Scott McClanahan is the author of Stories, Stories II, Stories V!, The Complete Works of Scott McClanahan Vol. 1, and Crapalachia: Biography of a Place.
"You can tell McClanahan feels something when he writes and when he lives. He wants you to feel something too."
"If nothing else, his choices are deliberate. The man has purpose. This is his symphony, every note designed to resonate, to linger.”
Some people might be a little startled to pick up a book and find a first sentence that reads: "I used to hit myself in the face." However, Hill William wasn't my first experience with Scott McClanahan. Familiar with at least the gritty and quietly intense Crapalachia and Stories V! out of the McClanahan canon, I was somewhat prepared. Of course, that's still a hell of a hook line. No one can ignore that.
In brief, Hill William presents a main character who is pretty messed up:
I couldn't get rid of the sick feeling in my stomach. I couldn't get rid of the tightness in my shoulders like my head was going to pop off. And then it started playing in my head — the bad memories, the old bad memories. I made a fist. I took my fist and punched myself right in front of her. She shrieked and followed me into the bathroom.
She cried and said, "You need help baby. You just need to talk to somebody. You're kind of fucked up."
She said kind of to soften the blow. But I kept doing it—pop, pop. I fell to the floor. She screamed. I did it with the left hand. She screamed. I did it with the right hand. She screamed. Stop it. Stop it.
After McClanahan has his screwed up character solidly in our hands, the reader completely on board, the book descends into the character's past. We proceed headlong into "the old bad memories." What kind of experiences makes a person unable to help from mutilating themselves? What exactly happened that plays back like that in his head? Don't worry, McClanahan quickly provides.
I just wanted to be cool. Derrick was a lot older than I was (like fifteen), and I thought he was the coolest. I was nine. He was always shooting guns, or sighting in his bow, or chewing tobacco, or talking about how he was going to kick some guy's ass. I was six years younger and I always followed him around. One day he asked me to come and play Atari Pitfall with him. It wasn't fifteen minutes into being there that he disappeared into his mom and dad's bedroom. It seemed like he was gone for a long time, but I just kept playing and didn't really think anything about it until I got killed or something.
I heard Derrick saying, "Hey. Come back here. I want to show you something."
The prose is quiet. McClanahan just lays it out there.

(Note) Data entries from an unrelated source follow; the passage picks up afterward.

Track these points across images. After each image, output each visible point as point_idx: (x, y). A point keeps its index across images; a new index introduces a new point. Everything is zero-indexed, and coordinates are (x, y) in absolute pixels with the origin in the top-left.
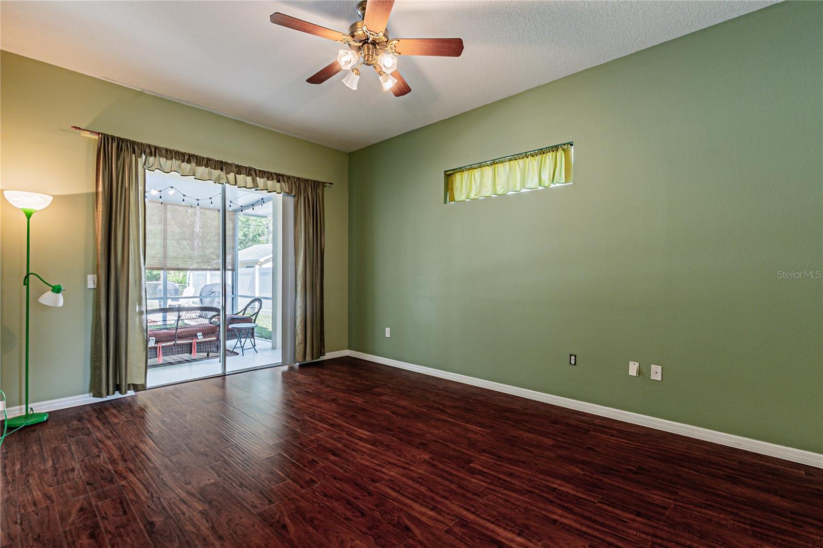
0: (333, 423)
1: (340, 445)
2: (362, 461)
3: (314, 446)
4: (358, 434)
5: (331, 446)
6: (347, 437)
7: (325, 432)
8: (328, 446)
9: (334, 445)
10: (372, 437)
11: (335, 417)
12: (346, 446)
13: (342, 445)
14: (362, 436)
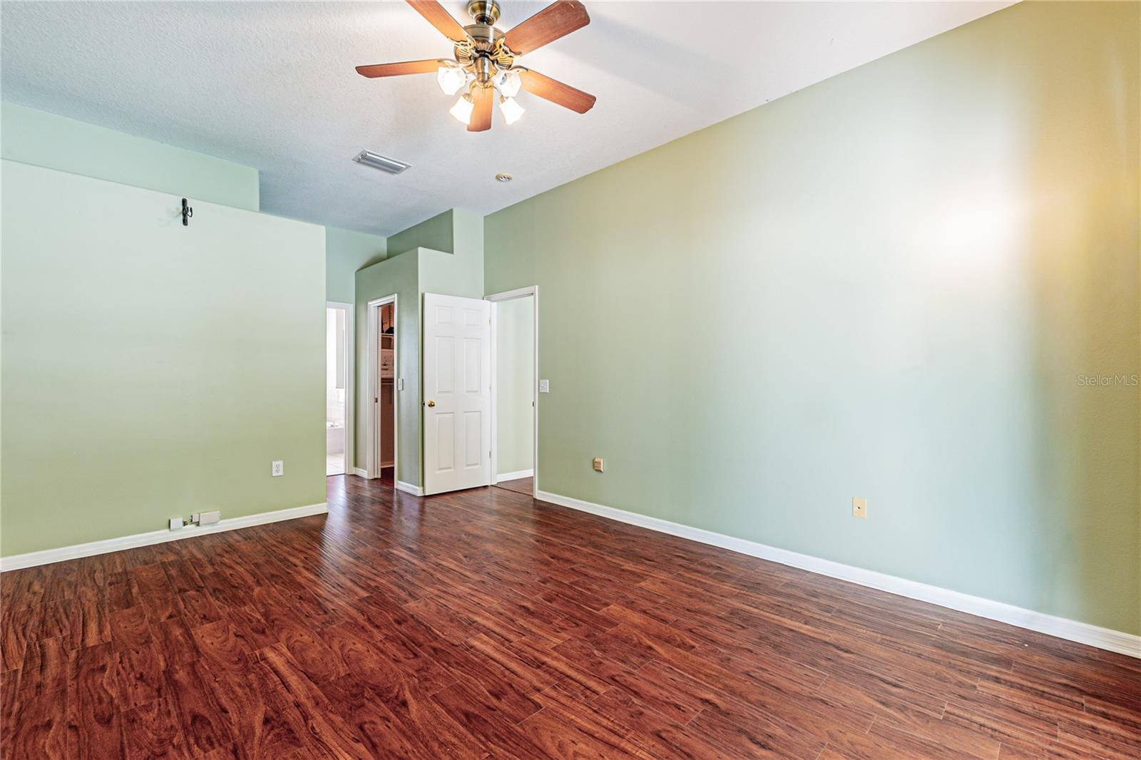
0: (539, 671)
1: (521, 622)
2: (492, 600)
3: (556, 622)
4: (492, 642)
5: (532, 620)
6: (511, 637)
7: (548, 648)
8: (536, 621)
9: (529, 621)
10: (472, 635)
11: (538, 690)
12: (512, 620)
13: (517, 622)
14: (486, 638)
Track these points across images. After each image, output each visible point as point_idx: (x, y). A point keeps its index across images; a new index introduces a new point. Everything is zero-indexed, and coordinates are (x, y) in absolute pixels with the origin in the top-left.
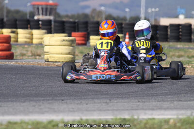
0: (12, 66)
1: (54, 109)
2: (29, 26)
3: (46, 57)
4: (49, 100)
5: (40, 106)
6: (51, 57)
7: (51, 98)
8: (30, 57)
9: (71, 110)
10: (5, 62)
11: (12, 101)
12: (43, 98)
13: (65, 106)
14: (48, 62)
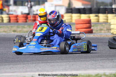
0: (91, 37)
2: (107, 12)
3: (112, 31)
4: (104, 60)
5: (96, 64)
6: (115, 31)
7: (106, 58)
9: (114, 66)
10: (88, 35)
11: (81, 61)
12: (101, 59)
13: (111, 64)
14: (113, 34)
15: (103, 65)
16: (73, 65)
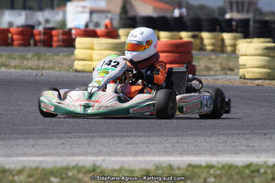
1: (253, 146)
2: (218, 27)
3: (241, 72)
4: (245, 134)
5: (234, 142)
6: (248, 72)
7: (249, 131)
8: (219, 72)
11: (193, 135)
12: (237, 131)
13: (269, 142)
14: (245, 79)
15: (251, 145)
16: (178, 143)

For a character who spends a great deal of time in worry and fear, there isn't anything in the words to discernibly manipulate what the reader is going to feel from a given scene. There is a kind of bare poetry to the way the words are arranged, but it just is what it is. The writing comes across with such a this is what happened kind of tone that you almost start to feel before you quite realize what you just read. Frankly, it is so straightforward that you don't see it coming. Then it hits you.
There is some real power in this book. It moves, and it moves mountains. It's all the more impressive because McClanahan makes the movement seem effortless. If you can see the man behind the curtain as you read then you have better eyesight than I do. I just sat back and appreciated.
Though the subject matter certainly isn't pleasant, my reading experience actually was. I enjoyed Hill William. McClanahan vividly brings "the old bad memories" forth, but the reader won't be traumatized by them and start hitting themselves in the face. To the contrary, I think Hill William is a book people will be glad to read. I sure was.